::: WORKING DATA

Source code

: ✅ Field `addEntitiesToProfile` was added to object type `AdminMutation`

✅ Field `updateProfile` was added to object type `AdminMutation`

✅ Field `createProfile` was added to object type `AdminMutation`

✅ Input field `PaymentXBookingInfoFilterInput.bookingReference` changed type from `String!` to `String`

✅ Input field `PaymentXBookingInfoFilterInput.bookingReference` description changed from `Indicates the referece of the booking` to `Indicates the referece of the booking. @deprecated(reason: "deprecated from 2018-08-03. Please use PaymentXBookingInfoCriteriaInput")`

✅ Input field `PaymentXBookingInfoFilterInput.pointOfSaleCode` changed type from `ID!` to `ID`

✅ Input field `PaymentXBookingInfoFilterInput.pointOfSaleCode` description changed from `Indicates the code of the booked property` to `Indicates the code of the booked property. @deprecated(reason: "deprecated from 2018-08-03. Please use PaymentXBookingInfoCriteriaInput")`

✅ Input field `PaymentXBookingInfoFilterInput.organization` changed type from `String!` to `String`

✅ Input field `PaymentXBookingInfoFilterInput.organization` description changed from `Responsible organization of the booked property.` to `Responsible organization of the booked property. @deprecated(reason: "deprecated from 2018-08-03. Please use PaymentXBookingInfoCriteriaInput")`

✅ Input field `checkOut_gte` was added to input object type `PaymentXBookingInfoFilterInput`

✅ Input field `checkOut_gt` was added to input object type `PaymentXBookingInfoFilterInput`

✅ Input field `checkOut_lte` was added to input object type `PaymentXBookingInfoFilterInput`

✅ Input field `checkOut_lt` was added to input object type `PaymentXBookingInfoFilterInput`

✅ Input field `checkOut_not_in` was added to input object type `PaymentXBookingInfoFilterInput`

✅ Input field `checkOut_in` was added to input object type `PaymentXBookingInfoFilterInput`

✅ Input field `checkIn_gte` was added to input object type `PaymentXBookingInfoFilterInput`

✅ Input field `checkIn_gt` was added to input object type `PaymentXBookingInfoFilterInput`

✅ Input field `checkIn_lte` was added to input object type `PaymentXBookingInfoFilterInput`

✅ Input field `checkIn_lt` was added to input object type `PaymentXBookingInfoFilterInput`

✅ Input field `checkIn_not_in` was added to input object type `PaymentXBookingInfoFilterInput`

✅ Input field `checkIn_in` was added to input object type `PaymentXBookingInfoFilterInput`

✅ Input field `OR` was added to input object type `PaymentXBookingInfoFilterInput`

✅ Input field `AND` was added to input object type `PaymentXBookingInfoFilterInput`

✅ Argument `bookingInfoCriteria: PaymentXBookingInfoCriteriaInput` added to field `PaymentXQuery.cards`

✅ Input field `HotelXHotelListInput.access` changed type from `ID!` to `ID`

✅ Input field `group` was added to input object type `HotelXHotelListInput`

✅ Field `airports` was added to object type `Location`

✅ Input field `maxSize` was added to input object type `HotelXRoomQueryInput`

::::::
::: WORKING DATA

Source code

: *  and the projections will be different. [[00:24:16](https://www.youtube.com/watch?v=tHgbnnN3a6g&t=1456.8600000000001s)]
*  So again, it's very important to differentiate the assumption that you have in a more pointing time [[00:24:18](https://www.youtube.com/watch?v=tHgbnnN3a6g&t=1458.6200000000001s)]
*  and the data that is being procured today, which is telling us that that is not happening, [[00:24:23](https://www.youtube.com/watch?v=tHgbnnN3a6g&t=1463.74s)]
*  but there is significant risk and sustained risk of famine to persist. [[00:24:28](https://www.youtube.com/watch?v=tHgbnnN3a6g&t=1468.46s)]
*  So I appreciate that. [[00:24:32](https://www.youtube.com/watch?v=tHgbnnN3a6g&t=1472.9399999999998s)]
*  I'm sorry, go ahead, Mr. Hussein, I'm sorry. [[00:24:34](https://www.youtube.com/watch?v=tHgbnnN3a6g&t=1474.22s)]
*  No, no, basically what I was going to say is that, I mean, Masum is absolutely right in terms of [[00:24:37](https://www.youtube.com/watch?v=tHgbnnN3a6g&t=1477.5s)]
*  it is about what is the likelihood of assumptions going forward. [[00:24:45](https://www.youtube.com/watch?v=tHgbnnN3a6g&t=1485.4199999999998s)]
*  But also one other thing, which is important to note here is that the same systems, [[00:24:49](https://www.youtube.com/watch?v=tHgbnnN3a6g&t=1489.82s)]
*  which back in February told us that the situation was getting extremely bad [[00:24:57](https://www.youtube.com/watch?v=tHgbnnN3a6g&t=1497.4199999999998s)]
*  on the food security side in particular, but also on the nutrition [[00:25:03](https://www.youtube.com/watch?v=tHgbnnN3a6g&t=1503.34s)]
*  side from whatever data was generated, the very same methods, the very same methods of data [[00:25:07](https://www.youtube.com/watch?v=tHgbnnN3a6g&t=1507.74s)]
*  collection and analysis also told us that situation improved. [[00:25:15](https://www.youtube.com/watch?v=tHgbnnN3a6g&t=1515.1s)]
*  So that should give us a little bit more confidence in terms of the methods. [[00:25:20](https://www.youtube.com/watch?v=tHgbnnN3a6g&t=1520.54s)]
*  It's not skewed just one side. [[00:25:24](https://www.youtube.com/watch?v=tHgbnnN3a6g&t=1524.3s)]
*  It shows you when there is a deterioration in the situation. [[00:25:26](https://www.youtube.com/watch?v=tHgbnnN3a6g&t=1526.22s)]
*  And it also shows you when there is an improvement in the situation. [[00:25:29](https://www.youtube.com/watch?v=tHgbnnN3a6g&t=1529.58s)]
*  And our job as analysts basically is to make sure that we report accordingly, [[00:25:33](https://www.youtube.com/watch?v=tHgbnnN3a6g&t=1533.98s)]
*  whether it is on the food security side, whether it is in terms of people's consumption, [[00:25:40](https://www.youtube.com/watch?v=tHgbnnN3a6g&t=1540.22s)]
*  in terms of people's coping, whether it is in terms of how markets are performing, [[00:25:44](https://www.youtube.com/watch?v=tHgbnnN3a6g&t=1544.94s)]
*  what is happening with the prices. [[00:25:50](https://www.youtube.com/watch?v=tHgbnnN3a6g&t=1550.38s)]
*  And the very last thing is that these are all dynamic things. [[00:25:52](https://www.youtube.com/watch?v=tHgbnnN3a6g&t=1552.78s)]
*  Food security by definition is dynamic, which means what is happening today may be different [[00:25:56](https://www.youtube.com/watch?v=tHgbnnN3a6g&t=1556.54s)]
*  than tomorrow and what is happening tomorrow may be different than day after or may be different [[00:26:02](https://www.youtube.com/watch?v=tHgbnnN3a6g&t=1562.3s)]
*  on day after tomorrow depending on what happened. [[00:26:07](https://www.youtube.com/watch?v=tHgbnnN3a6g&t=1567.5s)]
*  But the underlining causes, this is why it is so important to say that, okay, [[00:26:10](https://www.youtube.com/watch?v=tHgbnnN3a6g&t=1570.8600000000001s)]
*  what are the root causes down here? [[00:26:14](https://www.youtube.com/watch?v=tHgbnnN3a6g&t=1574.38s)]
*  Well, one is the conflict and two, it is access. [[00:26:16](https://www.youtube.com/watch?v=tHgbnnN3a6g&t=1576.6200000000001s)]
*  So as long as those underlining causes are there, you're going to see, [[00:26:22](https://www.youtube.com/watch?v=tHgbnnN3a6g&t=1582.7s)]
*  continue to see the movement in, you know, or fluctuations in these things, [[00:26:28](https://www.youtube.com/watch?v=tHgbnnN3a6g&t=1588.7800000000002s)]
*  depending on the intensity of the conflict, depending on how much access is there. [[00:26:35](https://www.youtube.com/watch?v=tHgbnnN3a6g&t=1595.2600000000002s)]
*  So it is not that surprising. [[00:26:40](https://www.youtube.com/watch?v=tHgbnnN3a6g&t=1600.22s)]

::::::
::: WORKING DATA

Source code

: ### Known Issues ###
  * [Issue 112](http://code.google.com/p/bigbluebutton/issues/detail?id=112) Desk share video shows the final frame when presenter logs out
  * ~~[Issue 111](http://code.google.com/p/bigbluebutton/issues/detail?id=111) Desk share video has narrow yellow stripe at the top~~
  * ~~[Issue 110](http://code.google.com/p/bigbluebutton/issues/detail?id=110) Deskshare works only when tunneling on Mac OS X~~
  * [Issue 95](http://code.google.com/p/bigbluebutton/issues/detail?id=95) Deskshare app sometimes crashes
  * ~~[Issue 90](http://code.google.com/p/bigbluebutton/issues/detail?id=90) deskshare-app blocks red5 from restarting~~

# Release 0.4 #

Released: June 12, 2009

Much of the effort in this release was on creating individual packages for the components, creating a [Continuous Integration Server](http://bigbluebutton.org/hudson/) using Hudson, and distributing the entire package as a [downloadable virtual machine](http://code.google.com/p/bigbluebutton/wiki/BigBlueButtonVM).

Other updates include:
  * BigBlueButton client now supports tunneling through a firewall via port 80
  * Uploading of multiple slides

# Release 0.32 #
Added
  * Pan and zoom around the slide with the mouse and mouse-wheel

::::::

=== TASK GOAL ===
Of the entries above, repeat exactly the lines between the line with "than tomorrow and" and the line with "is not that", inclusive, and no others.

=== WORKED SOLUTION ===
*  than tomorrow and what is happening tomorrow may be different than day after or may be different [[00:26:02](https://www.youtube.com/watch?v=tHgbnnN3a6g&t=1562.3s)]
*  on day after tomorrow depending on what happened. [[00:26:07](https://www.youtube.com/watch?v=tHgbnnN3a6g&t=1567.5s)]
*  But the underlining causes, this is why it is so important to say that, okay, [[00:26:10](https://www.youtube.com/watch?v=tHgbnnN3a6g&t=1570.8600000000001s)]
*  what are the root causes down here? [[00:26:14](https://www.youtube.com/watch?v=tHgbnnN3a6g&t=1574.38s)]
*  Well, one is the conflict and two, it is access. [[00:26:16](https://www.youtube.com/watch?v=tHgbnnN3a6g&t=1576.6200000000001s)]
*  So as long as those underlining causes are there, you're going to see, [[00:26:22](https://www.youtube.com/watch?v=tHgbnnN3a6g&t=1582.7s)]
*  continue to see the movement in, you know, or fluctuations in these things, [[00:26:28](https://www.youtube.com/watch?v=tHgbnnN3a6g&t=1588.7800000000002s)]
*  depending on the intensity of the conflict, depending on how much access is there. [[00:26:35](https://www.youtube.com/watch?v=tHgbnnN3a6g&t=1595.2600000000002s)]
*  So it is not that surprising. [[00:26:40](https://www.youtube.com/watch?v=tHgbnnN3a6g&t=1600.22s)]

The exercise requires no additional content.